■ **THE PROBLEM**
A verbatim reproduction of every entry is the expected answer.

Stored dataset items

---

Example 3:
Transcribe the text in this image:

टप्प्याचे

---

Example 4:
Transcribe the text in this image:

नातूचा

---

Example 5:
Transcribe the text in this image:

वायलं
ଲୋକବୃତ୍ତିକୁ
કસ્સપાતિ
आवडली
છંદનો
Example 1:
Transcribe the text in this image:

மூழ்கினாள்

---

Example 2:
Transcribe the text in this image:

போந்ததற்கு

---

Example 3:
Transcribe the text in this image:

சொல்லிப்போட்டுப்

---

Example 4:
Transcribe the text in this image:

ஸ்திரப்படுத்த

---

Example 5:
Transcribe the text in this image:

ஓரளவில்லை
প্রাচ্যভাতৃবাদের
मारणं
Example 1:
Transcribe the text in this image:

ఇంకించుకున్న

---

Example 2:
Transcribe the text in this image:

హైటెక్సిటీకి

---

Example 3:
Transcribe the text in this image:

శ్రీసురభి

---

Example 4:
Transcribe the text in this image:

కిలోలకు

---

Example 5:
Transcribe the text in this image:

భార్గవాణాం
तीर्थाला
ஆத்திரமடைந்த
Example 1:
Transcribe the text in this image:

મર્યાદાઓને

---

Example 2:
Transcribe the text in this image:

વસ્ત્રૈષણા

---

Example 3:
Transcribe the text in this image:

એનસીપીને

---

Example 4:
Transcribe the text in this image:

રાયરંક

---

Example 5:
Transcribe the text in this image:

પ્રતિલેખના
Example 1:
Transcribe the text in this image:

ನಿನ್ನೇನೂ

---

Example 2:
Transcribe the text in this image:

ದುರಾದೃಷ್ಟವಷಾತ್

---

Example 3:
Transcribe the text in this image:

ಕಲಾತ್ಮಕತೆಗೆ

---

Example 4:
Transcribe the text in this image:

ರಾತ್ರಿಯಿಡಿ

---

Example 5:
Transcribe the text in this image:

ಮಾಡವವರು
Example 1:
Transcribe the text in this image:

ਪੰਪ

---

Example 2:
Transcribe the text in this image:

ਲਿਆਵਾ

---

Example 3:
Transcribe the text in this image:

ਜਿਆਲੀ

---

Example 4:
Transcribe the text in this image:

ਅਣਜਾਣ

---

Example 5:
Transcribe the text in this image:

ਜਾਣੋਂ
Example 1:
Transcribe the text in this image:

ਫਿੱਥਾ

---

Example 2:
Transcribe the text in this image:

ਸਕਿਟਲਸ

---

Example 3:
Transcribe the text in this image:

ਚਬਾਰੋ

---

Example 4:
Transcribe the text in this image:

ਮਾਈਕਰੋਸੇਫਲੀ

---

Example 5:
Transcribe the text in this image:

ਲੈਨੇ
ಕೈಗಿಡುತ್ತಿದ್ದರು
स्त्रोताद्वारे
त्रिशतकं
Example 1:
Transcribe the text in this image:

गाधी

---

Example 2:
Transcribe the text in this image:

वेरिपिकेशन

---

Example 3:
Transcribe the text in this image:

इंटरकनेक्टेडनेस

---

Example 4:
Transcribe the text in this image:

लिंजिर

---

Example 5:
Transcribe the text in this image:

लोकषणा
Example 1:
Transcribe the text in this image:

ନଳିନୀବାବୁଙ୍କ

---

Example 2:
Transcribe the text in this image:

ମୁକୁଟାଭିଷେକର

■ **ANSWER BELOW**
---

Example 3:
Transcribe the text in this image:

टप्प्याचे

---

Example 4:
Transcribe the text in this image:

नातूचा

---

Example 5:
Transcribe the text in this image:

वायलं
ଲୋକବୃତ୍ତିକୁ
કસ્સપાતિ
आवडली
છંદનો
Example 1:
Transcribe the text in this image:

மூழ்கினாள்

---

Example 2:
Transcribe the text in this image:

போந்ததற்கு

---

Example 3:
Transcribe the text in this image:

சொல்லிப்போட்டுப்

---

Example 4:
Transcribe the text in this image:

ஸ்திரப்படுத்த

---

Example 5:
Transcribe the text in this image:

ஓரளவில்லை
প্রাচ্যভাতৃবাদের
मारणं
Example 1:
Transcribe the text in this image:

ఇంకించుకున్న

---

Example 2:
Transcribe the text in this image:

హైటెక్సిటీకి

---

Example 3:
Transcribe the text in this image:

శ్రీసురభి

---

Example 4:
Transcribe the text in this image:

కిలోలకు

---

Example 5:
Transcribe the text in this image:

భార్గవాణాం
तीर्थाला
ஆத்திரமடைந்த
Example 1:
Transcribe the text in this image:

મર્યાદાઓને

---

Example 2:
Transcribe the text in this image:

વસ્ત્રૈષણા

---

Example 3:
Transcribe the text in this image:

એનસીપીને

---

Example 4:
Transcribe the text in this image:

રાયરંક

---

Example 5:
Transcribe the text in this image:

પ્રતિલેખના
Example 1:
Transcribe the text in this image:

ನಿನ್ನೇನೂ

---

Example 2:
Transcribe the text in this image:

ದುರಾದೃಷ್ಟವಷಾತ್

---

Example 3:
Transcribe the text in this image:

ಕಲಾತ್ಮಕತೆಗೆ

---

Example 4:
Transcribe the text in this image:

ರಾತ್ರಿಯಿಡಿ

---

Example 5:
Transcribe the text in this image:

ಮಾಡವವರು
Example 1:
Transcribe the text in this image:

ਪੰਪ

---

Example 2:
Transcribe the text in this image:

ਲਿਆਵਾ

---

Example 3:
Transcribe the text in this image:

ਜਿਆਲੀ

---

Example 4:
Transcribe the text in this image:

ਅਣਜਾਣ

---

Example 5:
Transcribe the text in this image:

ਜਾਣੋਂ
Example 1:
Transcribe the text in this image:

ਫਿੱਥਾ

---

Example 2:
Transcribe the text in this image:

ਸਕਿਟਲਸ

---

Example 3:
Transcribe the text in this image:

ਚਬਾਰੋ

---

Example 4:
Transcribe the text in this image:

ਮਾਈਕਰੋਸੇਫਲੀ

---

Example 5:
Transcribe the text in this image:

ਲੈਨੇ
ಕೈಗಿಡುತ್ತಿದ್ದರು
स्त्रोताद्वारे
त्रिशतकं
Example 1:
Transcribe the text in this image:

गाधी

---

Example 2:
Transcribe the text in this image:

वेरिपिकेशन

---

Example 3:
Transcribe the text in this image:

इंटरकनेक्टेडनेस

---

Example 4:
Transcribe the text in this image:

लिंजिर

---

Example 5:
Transcribe the text in this image:

लोकषणा
Example 1:
Transcribe the text in this image:

ନଳିନୀବାବୁଙ୍କ

---

Example 2:
Transcribe the text in this image:

ମୁକୁଟାଭିଷେକର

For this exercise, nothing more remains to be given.